• **Scene geometry reasoning data**

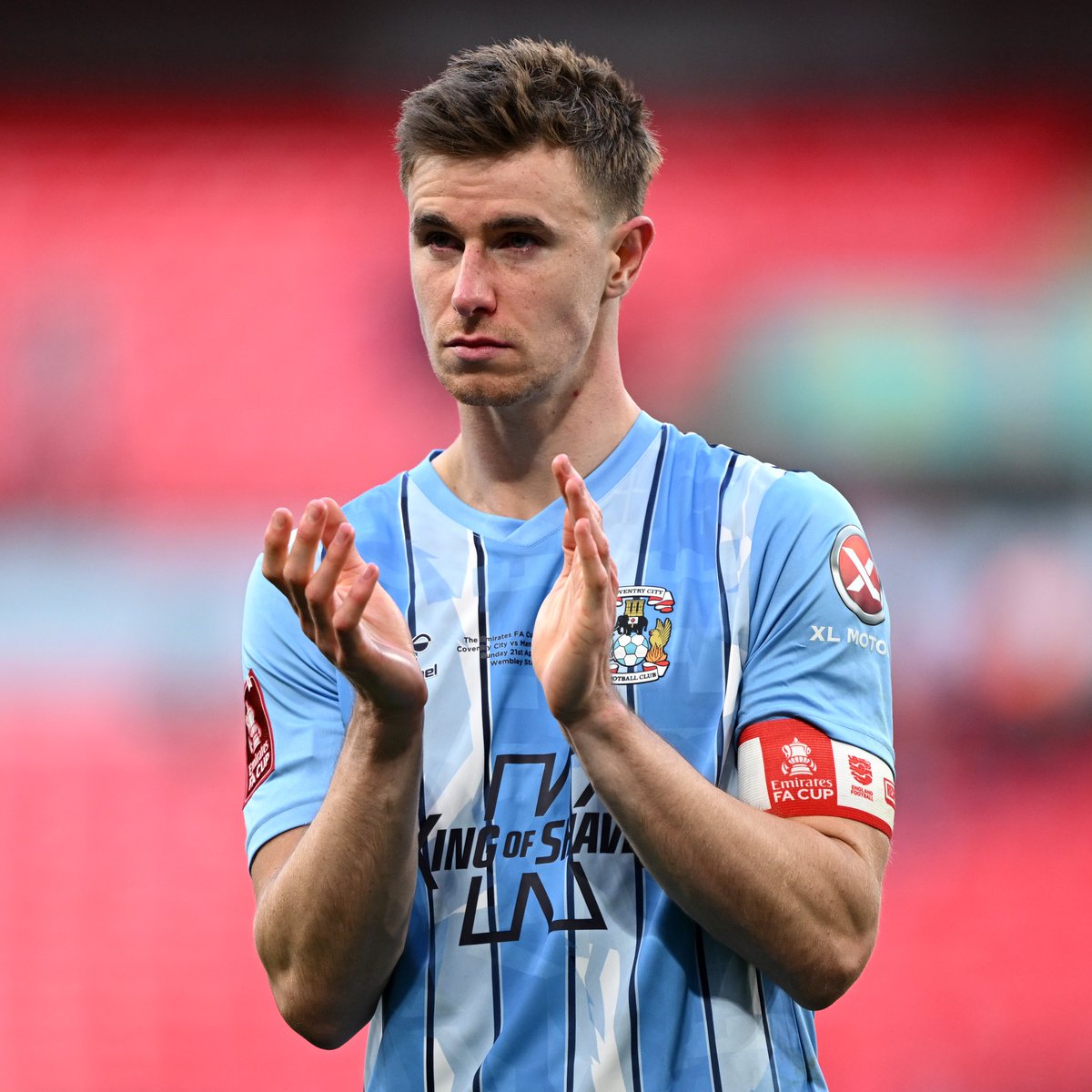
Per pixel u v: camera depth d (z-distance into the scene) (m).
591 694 5.00
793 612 5.71
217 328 30.45
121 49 31.45
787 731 5.57
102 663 25.86
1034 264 30.06
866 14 30.69
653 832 5.05
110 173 31.48
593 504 4.99
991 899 20.83
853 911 5.31
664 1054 5.41
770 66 30.92
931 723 24.28
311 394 30.02
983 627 25.50
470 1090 5.46
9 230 31.11
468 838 5.63
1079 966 19.45
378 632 5.20
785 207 30.77
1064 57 30.55
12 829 22.78
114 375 30.12
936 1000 18.92
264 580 6.21
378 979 5.50
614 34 31.14
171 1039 18.78
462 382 5.55
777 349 29.78
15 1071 18.53
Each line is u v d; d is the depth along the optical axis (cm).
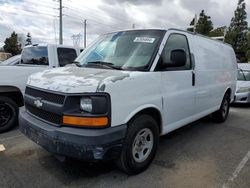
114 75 333
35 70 577
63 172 370
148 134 379
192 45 479
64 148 307
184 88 448
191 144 504
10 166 384
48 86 333
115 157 326
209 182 353
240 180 360
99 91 303
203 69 513
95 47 454
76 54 773
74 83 316
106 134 304
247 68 1046
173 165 403
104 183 344
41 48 725
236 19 5288
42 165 389
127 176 362
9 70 536
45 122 339
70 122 308
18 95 559
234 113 818
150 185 342
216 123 676
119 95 320
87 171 374
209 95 554
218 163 416
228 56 674
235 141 529
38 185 335
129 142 341
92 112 303
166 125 416
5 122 539
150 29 424
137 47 402
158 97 384
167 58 404
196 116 512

• **YOUR INSTRUCTIONS**
Copy every record above exactly as written, but leave out the pictures.

• **REPLY TO THE EXERCISE**
Per pixel u v: camera depth d (z-distance into the scene) (m).
591 694 5.00
793 612 5.71
217 328 30.45
121 49 31.45
787 731 5.57
102 663 25.86
1034 264 30.06
866 14 30.69
653 832 5.05
110 173 31.48
593 504 4.99
991 899 20.83
853 911 5.31
664 1054 5.41
770 66 30.92
931 723 24.28
311 394 30.02
983 627 25.50
470 1090 5.46
9 230 31.11
468 838 5.63
1079 966 19.45
378 632 5.20
785 207 30.77
1064 57 30.55
12 829 22.78
114 375 30.12
936 1000 18.92
264 580 6.21
378 979 5.50
614 34 31.14
171 1039 18.78
462 382 5.55
777 349 29.78
15 1071 18.53
Each line is u v d; d is the depth along the optical axis (cm).
114 75 333
35 70 577
63 172 370
148 134 379
192 45 479
64 148 307
184 88 448
191 144 504
10 166 384
48 86 333
115 157 326
209 182 353
240 180 360
99 91 303
203 69 513
95 47 454
76 54 773
74 83 316
106 134 304
247 68 1046
173 165 403
104 183 344
41 48 725
236 19 5288
42 165 389
127 176 362
9 70 536
45 122 339
70 122 308
18 95 559
234 113 818
150 185 342
216 123 676
119 95 320
87 171 374
209 95 554
218 163 416
228 56 674
235 141 529
38 185 335
129 142 341
92 112 303
166 125 416
5 122 539
150 29 424
137 47 402
158 97 384
167 58 404
196 116 512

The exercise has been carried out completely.